Court Opinion

ID: 9429158
Source: CourtListenerOpinion
Date Created: 2023-08-02 23:25:50.582835+00
Date Added: 2024-06-11T17:23:17.478242
License: Public Domain

Justice Blackmun,
with whom Justice Stevens joins, concurring in the judgment.
The narrow question before the Court is whether the state trial judge should have inquired about the probable length of attorney Goldfine’s incapacitation in order to balance respondent’s right to counsel against society’s interest in the prompt and efficient administration of justice. I agree with the Court that the Court of Appeals erred in construing respondent’s complaints on the first day of trial as indicating a desire to be represented by Goldfine. Absent a timely request by respondent to postpone the trial until Goldfine recovered from his illness, the state trial judge had no reason to inquire into the likely length of Goldfine’s unavailability. For this reason, I concur in the Court’s reversal of the judgment of the Court of Appeals.
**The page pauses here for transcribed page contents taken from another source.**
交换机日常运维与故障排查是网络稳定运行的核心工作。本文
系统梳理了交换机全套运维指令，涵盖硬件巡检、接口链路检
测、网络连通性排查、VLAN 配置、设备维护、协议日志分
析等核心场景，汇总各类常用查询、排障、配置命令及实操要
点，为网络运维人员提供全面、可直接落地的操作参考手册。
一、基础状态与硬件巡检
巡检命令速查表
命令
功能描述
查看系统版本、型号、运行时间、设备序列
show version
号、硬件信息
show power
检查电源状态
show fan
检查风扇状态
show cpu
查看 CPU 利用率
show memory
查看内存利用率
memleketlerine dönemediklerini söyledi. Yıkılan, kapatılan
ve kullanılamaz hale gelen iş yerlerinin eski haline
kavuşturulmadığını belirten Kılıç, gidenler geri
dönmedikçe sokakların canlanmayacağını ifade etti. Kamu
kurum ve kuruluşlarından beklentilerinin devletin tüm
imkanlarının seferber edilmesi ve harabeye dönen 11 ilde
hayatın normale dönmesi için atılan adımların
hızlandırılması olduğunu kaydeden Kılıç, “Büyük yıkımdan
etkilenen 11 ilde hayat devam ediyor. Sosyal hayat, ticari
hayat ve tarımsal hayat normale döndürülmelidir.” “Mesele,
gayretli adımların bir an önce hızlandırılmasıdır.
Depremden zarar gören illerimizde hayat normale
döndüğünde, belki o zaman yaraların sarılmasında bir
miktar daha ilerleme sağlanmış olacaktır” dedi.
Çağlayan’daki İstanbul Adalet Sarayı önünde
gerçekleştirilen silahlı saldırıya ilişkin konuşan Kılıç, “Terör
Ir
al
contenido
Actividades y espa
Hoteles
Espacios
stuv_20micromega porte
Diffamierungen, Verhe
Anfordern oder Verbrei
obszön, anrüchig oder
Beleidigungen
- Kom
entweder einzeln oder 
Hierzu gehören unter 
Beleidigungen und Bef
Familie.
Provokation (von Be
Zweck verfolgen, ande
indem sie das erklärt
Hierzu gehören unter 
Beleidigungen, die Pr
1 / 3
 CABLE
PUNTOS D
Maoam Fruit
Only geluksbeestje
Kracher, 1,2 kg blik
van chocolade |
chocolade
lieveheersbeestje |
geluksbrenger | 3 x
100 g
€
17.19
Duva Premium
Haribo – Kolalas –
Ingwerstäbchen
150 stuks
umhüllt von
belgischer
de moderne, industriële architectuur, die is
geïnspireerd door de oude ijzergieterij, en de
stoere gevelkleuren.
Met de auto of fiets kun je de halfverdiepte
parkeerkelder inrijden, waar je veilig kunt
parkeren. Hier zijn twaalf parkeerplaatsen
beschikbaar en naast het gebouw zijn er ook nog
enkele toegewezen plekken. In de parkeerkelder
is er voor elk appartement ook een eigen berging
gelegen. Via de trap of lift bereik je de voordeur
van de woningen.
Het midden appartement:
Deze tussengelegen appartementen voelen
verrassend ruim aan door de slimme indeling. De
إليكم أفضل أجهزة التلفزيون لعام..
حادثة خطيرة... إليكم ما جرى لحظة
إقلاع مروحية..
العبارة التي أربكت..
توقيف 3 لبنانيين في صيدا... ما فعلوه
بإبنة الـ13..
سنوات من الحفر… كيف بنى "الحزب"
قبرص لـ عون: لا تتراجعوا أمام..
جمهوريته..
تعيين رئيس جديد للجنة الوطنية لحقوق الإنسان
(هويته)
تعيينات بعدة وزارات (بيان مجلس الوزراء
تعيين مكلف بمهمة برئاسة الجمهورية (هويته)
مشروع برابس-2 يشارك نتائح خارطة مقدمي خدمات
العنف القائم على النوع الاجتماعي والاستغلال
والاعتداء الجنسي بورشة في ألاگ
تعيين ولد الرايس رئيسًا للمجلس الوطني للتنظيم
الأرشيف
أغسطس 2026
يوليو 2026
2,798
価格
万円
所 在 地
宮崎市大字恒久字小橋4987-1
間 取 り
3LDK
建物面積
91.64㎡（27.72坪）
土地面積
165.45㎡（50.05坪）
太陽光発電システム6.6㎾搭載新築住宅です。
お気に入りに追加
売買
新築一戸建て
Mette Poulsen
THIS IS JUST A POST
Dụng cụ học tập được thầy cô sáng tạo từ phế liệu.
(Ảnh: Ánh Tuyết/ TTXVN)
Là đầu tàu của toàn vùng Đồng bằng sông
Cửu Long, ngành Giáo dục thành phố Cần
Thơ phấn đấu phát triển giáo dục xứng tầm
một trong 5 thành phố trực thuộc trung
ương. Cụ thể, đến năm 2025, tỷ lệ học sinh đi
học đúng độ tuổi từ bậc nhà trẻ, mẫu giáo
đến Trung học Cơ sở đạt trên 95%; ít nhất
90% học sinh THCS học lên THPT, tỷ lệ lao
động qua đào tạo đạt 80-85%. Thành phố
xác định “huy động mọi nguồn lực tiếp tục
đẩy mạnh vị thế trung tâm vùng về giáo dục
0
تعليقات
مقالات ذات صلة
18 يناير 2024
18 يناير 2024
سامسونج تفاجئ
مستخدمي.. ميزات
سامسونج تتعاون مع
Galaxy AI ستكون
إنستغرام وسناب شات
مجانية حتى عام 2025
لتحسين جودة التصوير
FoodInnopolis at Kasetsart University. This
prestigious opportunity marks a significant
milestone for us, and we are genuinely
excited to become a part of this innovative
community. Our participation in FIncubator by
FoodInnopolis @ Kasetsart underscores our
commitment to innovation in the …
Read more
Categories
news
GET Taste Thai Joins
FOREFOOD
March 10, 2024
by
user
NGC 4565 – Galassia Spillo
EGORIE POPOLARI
I also agree with the Court that, “[h]ad the Court of Appeals examined the record more carefully, it would have had no occasion to consider, let alone announce, a new constitutional rule under the Sixth Amendment.” Ante, at 14. It seems to me, however, that this Court, after examining the record carefully and finding it “dispositive,” ante, at 4, similarly has “no occasion to consider” the Sixth Amendment issue. Accordingly, I find the Court’s rather broad-ranging dicta about the right to counsel and the concerns of victims (deserving of sympathy as they may be) to be unnecessary in this case.